• What is required:
Write out the items below line for line, without any changes, and omit the pictures from your answer.
Extracted data: Begin
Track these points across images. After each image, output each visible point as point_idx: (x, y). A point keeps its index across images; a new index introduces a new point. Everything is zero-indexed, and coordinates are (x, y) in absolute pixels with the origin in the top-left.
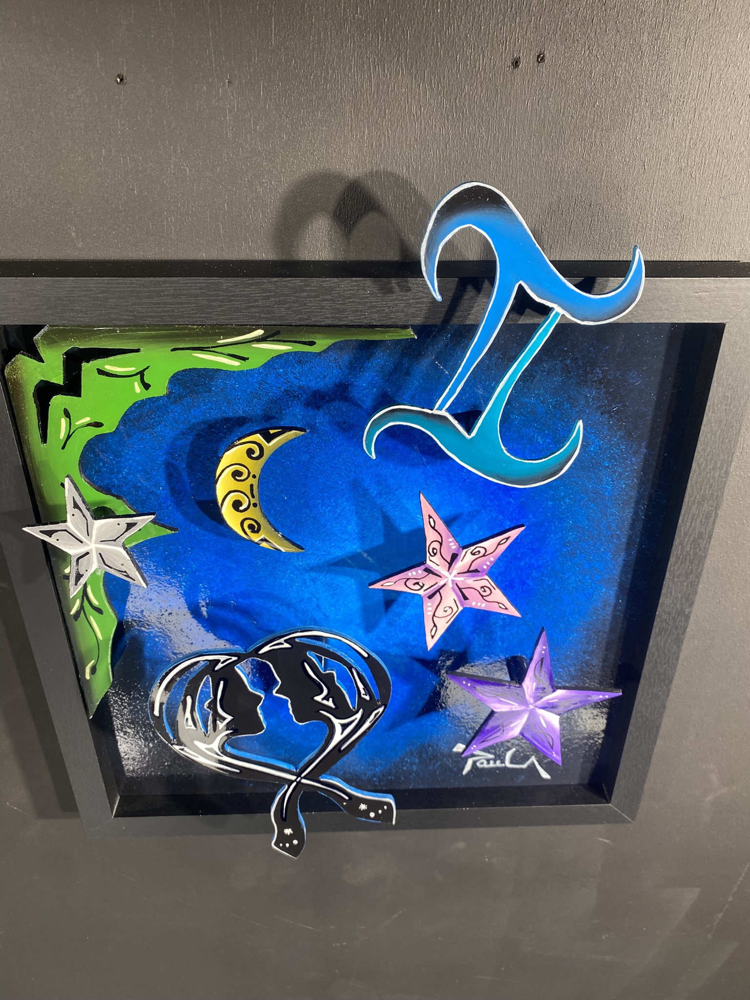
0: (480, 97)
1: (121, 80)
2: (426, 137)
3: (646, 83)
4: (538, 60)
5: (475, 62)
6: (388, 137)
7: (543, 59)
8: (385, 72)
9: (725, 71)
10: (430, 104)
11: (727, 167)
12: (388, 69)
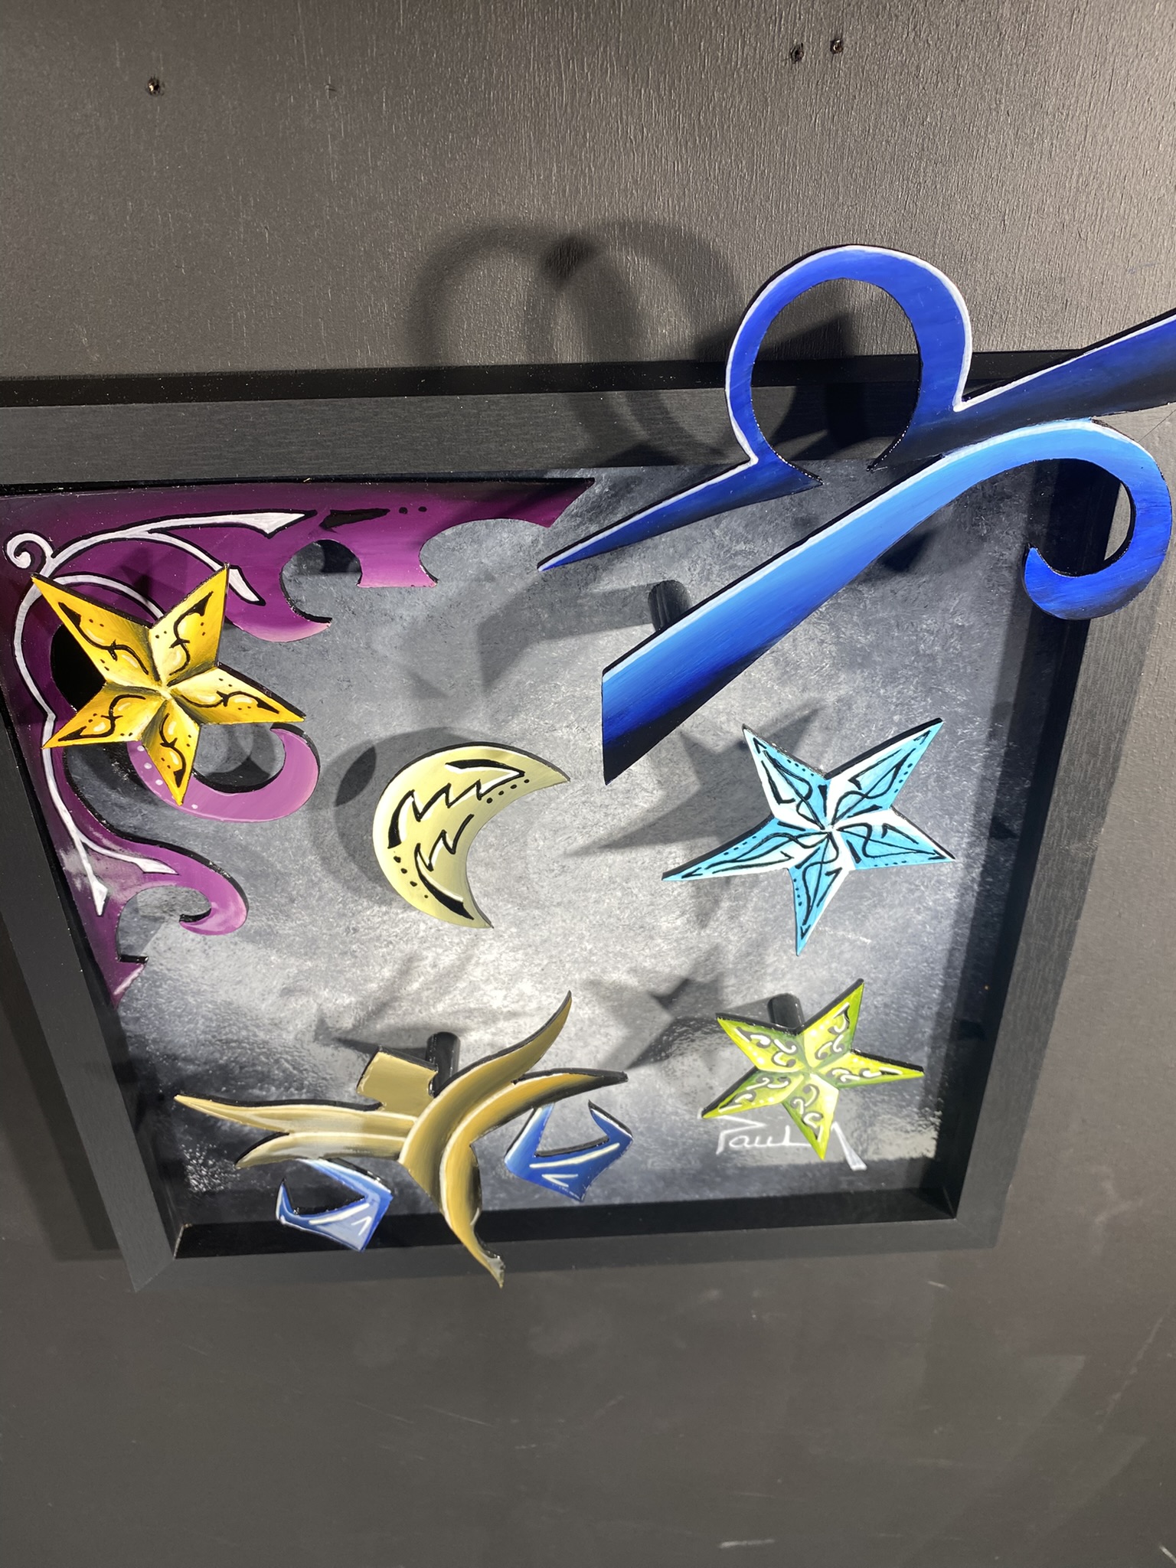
Extracted data: End
• Exercise output:
Track these points across images. After each image, output each visible point as point_idx: (x, y). A point keeps its index across images; a new index introduces a new point. Everything is zero-indexed, and coordinates are (x, y) in absolute pixels with the origin in the top-left.
0: (480, 97)
1: (121, 80)
2: (426, 137)
3: (646, 83)
4: (538, 60)
5: (475, 62)
6: (388, 137)
7: (543, 59)
8: (385, 72)
9: (725, 71)
10: (430, 104)
11: (727, 167)
12: (388, 69)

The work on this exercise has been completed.